I don't see any reason for that. As always, the only thing that matters is when the metapages get written.
What matters is that nothing *sees* the metapage before its data pages, nor sees the mti_txnid change before the metapage. I thought that's what cache coherency and memory ordering was about.
No, memory ordering is about seeing partial changes to a single page, outside of the order that the program wrote it. Which can happen on superscalar chips with out-of-order execution.
So to explain my previous message a bit: A cacheflush() which flushes a metapage and its datapages all in one chunk makes me nervous. If that's necessary (rather than just flushing the meta at that point), I imagine that just before the flush, it's possible for something to see the metapage before its datapages.
Not possible. The cacheflush is atomic. Note that this is invalidating an on-chip data cache which is typically only 32KB or so. It has nothing to do with flushing the buffer cache. ("flush" is a misnomer, but that's what the syscall is called.)

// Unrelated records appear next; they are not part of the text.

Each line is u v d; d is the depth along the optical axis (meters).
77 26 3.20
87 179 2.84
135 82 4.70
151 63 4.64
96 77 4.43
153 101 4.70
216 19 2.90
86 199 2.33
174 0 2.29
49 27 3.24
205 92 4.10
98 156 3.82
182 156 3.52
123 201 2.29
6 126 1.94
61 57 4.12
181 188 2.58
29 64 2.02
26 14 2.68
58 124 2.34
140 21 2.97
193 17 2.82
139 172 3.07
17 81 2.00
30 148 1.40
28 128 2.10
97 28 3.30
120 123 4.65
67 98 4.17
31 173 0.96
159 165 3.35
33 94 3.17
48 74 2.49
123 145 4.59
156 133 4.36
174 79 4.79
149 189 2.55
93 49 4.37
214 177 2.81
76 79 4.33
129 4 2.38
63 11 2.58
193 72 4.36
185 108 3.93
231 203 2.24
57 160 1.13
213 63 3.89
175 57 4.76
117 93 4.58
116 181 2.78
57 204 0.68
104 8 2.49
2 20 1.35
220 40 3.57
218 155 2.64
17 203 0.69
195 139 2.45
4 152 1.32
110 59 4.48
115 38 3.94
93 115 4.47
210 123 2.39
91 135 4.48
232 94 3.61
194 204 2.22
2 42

Delaying the mti_txnid change protects from that, except when something does not use mti_txnid - hence the concern for MDB_NOLOCK using mdb_env_pick_meta().
Hmm. There are some other places that use pick_meta even when the lockfile is in use. Maybe they too should try (mti_txnid & 1).
Does the code contradict this comment above, or is it about something else? /* Memory ordering issues are irrelevant ... */
Quite simply, on MIPS, write()s into the buffer cache aren't coherent with the on-chip data (or instruction, but irrelevant) cache.